The significant role of HSP90AA1 and HSP90AB1 in several cancer types such as lung cancer, ovarian cancer, and GS is detected and discussed (38-40). The attenuation role of IL2 in growth of glioma and brain edema in rats is assessed and discussed in details (41). Down regulation of KNG1 in bladder and gastric cancers is studied and confirmed (42, 43). As it was shown, there is an exact relationship between expression changes of the nine introduced key genes and cancer diseases especially GS.
Consequently, the represented crucial genes probably are right related genes to GS.

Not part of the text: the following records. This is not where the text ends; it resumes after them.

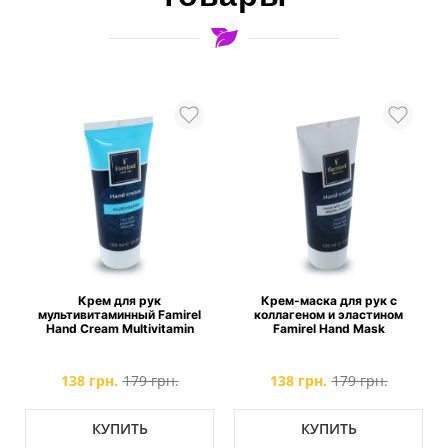
Крем для рук
Крем-маска для рук с
мультивитаминный Famirel
коллагеном и эластином
Hand Cream Multivitamin
Famirel Hand Mask
138 грн.
179 грн.
138 грн.
179 грн.
КУПИТЬ
КУПИТЬ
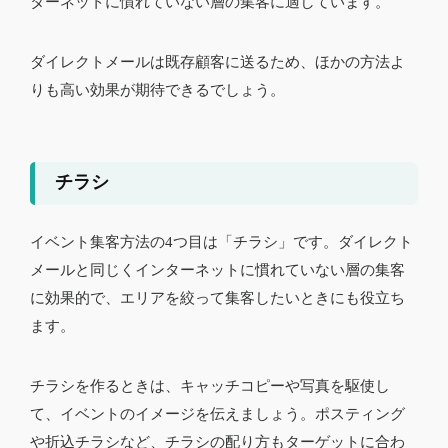
ターネットに慣れていない層の集客に適しています。
ダイレクトメールは既存顧客に送るため、ほかの方法よ
りも高い効果が期待できるでしょう。
チラシ
イベント集客方法の4つ目は「チラシ」です。ダイレクト
メールと同じくインターネットに慣れていない層の集客
に効果的で、エリアを絞って集客したいときにも役立ち
ます。
チラシを作るときは、キャッチコピーや写真を駆使し
て、イベントのイメージを伝えましょう。ポスティング
や折込チラシなど、チラシの配り方もターゲットに合わ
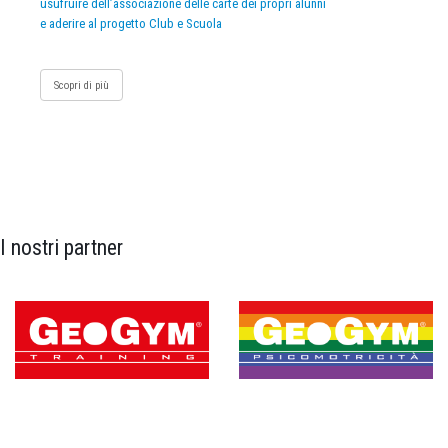
usufruire dell’associazione delle carte dei propri alunni
e aderire al progetto Club e Scuola
Scopri di più
I nostri partner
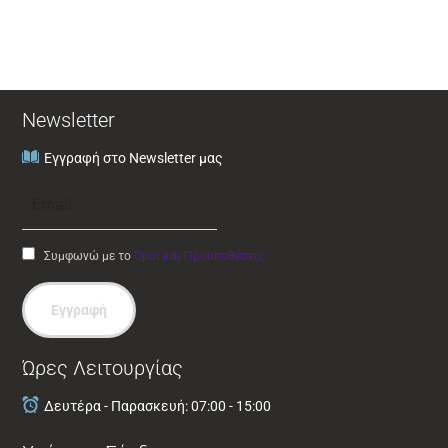
Newsletter
Εγγραφή στο Newsletter μας
Συμφωνώ με το
Όροι και Προϋποθέσεις
Εγγραφή
Ώρες Λειτουργίας
Δευτέρα - Παρασκευή: 07:00 - 15:00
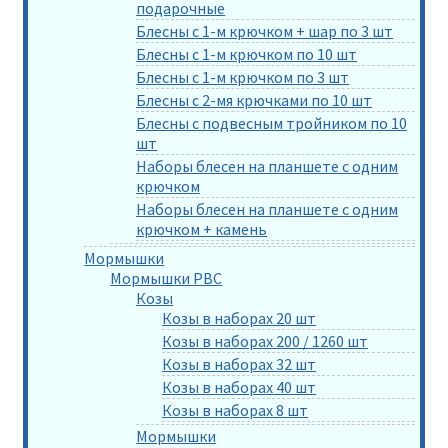
подарочные
Блесны с 1-м крючком + шар по 3 шт
Блесны с 1-м крючком по 10 шт
Блесны с 1-м крючком по 3 шт
Блесны с 2-мя крючками по 10 шт
Блесны с подвесным тройником по 10
шт
Наборы блесен на планшете с одним
крючком
Наборы блесен на планшете с одним
крючком + камень
Мормышки
Мормышки РВС
Козы
Козы в наборах 20 шт
Козы в наборах 200 / 1260 шт
Козы в наборах 32 шт
Козы в наборах 40 шт
Козы в наборах 8 шт
Мормышки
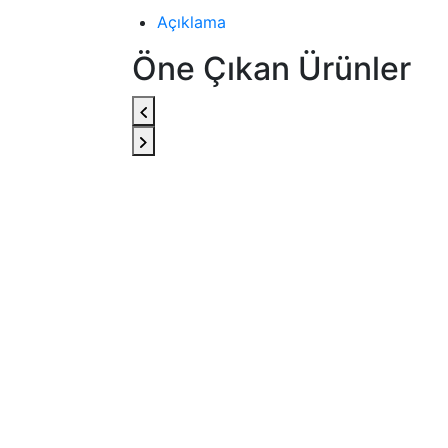
Açıklama
Öne Çıkan Ürünler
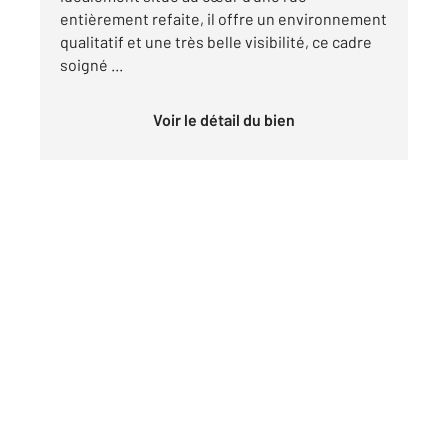
entièrement refaite, il offre un environnement
qualitatif et une très belle visibilité, ce cadre
soigné ...
Voir le détail du bien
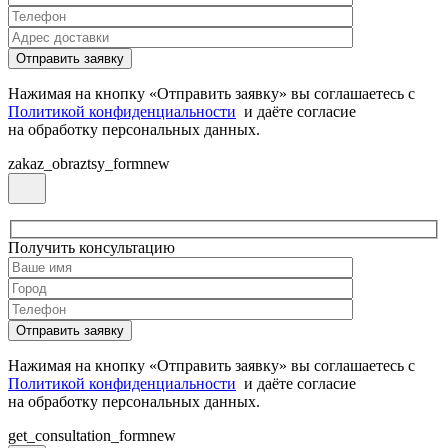
Нажимая на кнопку «Отправить заявку» вы соглашаетесь с
Политикой конфиденциальности
и даёте согласие
на обработку персональных данных.
zakaz_obraztsy_formnew
Получить консультацию
Нажимая на кнопку «Отправить заявку» вы соглашаетесь с
Политикой конфиденциальности
и даёте согласие
на обработку персональных данных.
get_consultation_formnew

A cluster is a combination of elements with tight relationships. In this study, a cluster was introduced containing the most number of the important genes, which is a novel finding. The cluster analysis identified 2 significant clusters. Cluster - 1 includes 21 nodes, in which 7 were common with the key genes. Similarly, cluster - 2 includes 17 nodes and 6 common key genes. The finding indicates that cluster-1 and cluster - 2 are 78% and 67% common considering key genes, respectively. Based on the findings, it can be concluded that cluster - 1 is a main structural component of the network. Thus, gene ontology enrichment of elements of cluster - 1 can lead to introduce the related terms of GS. A number of 115 terms were recognized, in which several terms are characterized by high percentage of attribution such as the VEGF involved terms. On the other hand, there are several terms, which are specified by the presence of more genes in the terms such as glioma, melanoma, cell cycle, and bladder cancers. Since the interpretation of a large number of the terms is difficult, the terms were categorized in 5 groups. The main group is determined as glioma, which indicates that our analysis was conducted in an appropriate way. The second important group is p53 signaling pathway. There is evidence about correlation between p53 pathway and glioma (44). The other groups were involved in different malignancies.
4.1. Conclusion
The 9 determined key genes may be the central core of GS and play major roles in pathology of disease. The validation of findings via experimental investigation is useful for the approval, tool.